Les salariés découvrent vite comment Scrum améliore la communication et la collaboration, crée un esprit d’équipe visant l’excellence, entretient un cycle de vie naturel, contribue à créer un contexte d’honnêteté et de transparence, et responsabilise. Cela impacte grandement la culture d’entreprise, d’une manière très positive.
Le niveau de résistance au changement varie selon la culture d’entreprise. Comme pour bien des choses, la solution, c’est de démontrer que ça marche (souvenez-vous : personne ne peut contester un véritable succès !). Identifiez ce dont les gens ont besoin – plus de profits, plus de qualité, mettre sur le marché plus rapidement, ou retenir les talents plus efficacement – et montrez-leur ce que Scrum peut apporter en la matière.
Dans tout groupe de personnes, vous trouverez des personnes influentes. Ce sont celles qui ont du poids, et qui peuvent faire changer les choses. Faites-les monter à bord pour vous faciliter le travail. Parfois, cela signifie que vous devrez solliciter un niveau de management supérieur, mais ce n’est pas systématique.
Pour être engagé, il faut s’être impliqué. Vous devez bâtir une équipe qui y croit pour actionner la roue du changement.
Le propriétaire du produit joue un rôle essentiel pour actionner la roue du changement. Sa mission première est de s’occuper de tous les aspects business du projet. Il doit maximiser la valeur du produit en assurant le meilleur retour sur investissement (ROI) à l’entreprise. Le propriétaire du produit n’est qu’une seule personne, pas un comité, et c’est un membre à temps plein de l’équipe Scrum. Il ne possède pas littéralement le produit, mais il prend à sa charge toutes les tâches relatives au business, en tant que représentant des parties prenantes et des clients.
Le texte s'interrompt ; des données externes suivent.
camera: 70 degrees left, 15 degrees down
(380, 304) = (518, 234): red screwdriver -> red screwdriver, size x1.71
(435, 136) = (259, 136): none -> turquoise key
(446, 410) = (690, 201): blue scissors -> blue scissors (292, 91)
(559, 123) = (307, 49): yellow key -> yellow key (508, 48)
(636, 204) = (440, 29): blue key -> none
Voici quelques-unes des responsabilités du propriétaire du produit :
Je suis souvent choqué que des organisations qui songent à investir des millions dans un projet prétendent ne « pas disposer des moyens » de lui allouer un propriétaire du produit pour veiller à l’alignement des priorités du business et de la technique, et s’assurer que le produit réalisé sera bien celui souhaité. Beaucoup d’organisations ont un chef de projet pour diriger le projet. Comme le rôle de chef de projet n’existe pas dans Scrum (les tâches qui lui incombent sont distribuées entre les trois rôles de Scrum), l’argent nécessaire pour financer un propriétaire du produit pourrait venir de là.
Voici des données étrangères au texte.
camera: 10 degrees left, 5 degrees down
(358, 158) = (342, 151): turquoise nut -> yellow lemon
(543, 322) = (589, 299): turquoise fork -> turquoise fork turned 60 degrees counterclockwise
Un propriétaire du produit clarifie, priorise et contribue à créer un environnement qui permet de se focaliser. Il s’assure que l’équipe Scrum est efficace. Le propriétaire du produit détermine quelles exigences doivent être satisfaites et quand il convient de les satisfaire, c’est-à-dire le « quoi et quand », mais pas le « comment et combien ». Le « comment et combien » est de la responsabilité de l’équipe de développement.
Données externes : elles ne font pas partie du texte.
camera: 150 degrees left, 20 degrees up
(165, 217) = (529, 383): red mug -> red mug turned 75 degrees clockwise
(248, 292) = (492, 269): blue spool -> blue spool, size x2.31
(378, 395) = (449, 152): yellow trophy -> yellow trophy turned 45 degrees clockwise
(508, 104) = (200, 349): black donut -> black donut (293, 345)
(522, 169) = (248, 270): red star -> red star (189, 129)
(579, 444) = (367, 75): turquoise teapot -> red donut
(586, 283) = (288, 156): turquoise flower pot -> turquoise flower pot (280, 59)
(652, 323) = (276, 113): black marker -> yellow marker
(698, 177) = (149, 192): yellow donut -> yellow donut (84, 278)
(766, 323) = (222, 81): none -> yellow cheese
Supposons que votre passion soit de créer des choses. Dans Scrum, vous seriez membre de l’équipe de développement. Le propriétaire du produit sera alors pour vous un don du ciel. Il excellera dans la gestion du portefeuille, car il aura été investi du pouvoir de prendre des décisions, de clarifier, de prioriser et de se battre pour s’assurer que les membres de l’équipe puissent se focaliser sur un projet à la fois. Grâce à un propriétaire du produit efficace, les membres de l’équipe de développement sont isolés de tout ce qui pourrait venir les distraire et peuvent donc consacrer toute leur attention à faire leur travail.
Tant le propriétaire du produit que le Scrum Master travaillent pour créer le meilleur environnement possible pour l’équipe de développement afin qu’elle produise un travail de la meilleure qualité. Le propriétaire du produit intercepte tous les signaux provenant du business, tandis que le Scrum Master s’assure qu’aucun signal provenant de l’organisation ne vient gêner l’équipe de développement dans son travail.
Le bouclier créé par le propriétaire du produit et le Scrum Master ne signifie pas que le business n’a pas voix au chapitre : cela signifie que, la plupart du temps, ce n’est pas l’équipe de développement qui a affaire à la direction.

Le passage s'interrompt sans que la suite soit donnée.